§ **Input records**:
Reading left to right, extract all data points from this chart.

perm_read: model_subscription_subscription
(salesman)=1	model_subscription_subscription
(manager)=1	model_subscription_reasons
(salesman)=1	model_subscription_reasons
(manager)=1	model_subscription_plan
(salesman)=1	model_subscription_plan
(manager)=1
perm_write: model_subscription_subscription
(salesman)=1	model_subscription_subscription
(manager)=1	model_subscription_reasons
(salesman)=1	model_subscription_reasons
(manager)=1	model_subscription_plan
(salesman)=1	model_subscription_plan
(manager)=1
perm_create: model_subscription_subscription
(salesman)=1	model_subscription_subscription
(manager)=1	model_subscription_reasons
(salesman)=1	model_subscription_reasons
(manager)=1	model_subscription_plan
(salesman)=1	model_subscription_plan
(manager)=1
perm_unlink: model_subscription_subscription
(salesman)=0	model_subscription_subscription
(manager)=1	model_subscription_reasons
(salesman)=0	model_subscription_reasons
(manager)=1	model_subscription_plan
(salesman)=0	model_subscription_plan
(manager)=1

§ **What the exercise asks**:
Please arrange the lines of all the rows above as a JSON list of strings, one string per line, and leave out any blank lines.

§ **Task solution**:
[
  "Reading left to right, extract all data points from this chart.",
  "perm_read: model_subscription_subscription",
  "(salesman)=1\tmodel_subscription_subscription",
  "(manager)=1\tmodel_subscription_reasons",
  "(salesman)=1\tmodel_subscription_reasons",
  "(manager)=1\tmodel_subscription_plan",
  "(salesman)=1\tmodel_subscription_plan",
  "(manager)=1",
  "perm_write: model_subscription_subscription",
  "(salesman)=1\tmodel_subscription_subscription",
  "(manager)=1\tmodel_subscription_reasons",
  "(salesman)=1\tmodel_subscription_reasons",
  "(manager)=1\tmodel_subscription_plan",
  "(salesman)=1\tmodel_subscription_plan",
  "(manager)=1",
  "perm_create: model_subscription_subscription",
  "(salesman)=1\tmodel_subscription_subscription",
  "(manager)=1\tmodel_subscription_reasons",
  "(salesman)=1\tmodel_subscription_reasons",
  "(manager)=1\tmodel_subscription_plan",
  "(salesman)=1\tmodel_subscription_plan",
  "(manager)=1",
  "perm_unlink: model_subscription_subscription",
  "(salesman)=0\tmodel_subscription_subscription",
  "(manager)=1\tmodel_subscription_reasons",
  "(salesman)=0\tmodel_subscription_reasons",
  "(manager)=1\tmodel_subscription_plan",
  "(salesman)=0\tmodel_subscription_plan",
  "(manager)=1"
]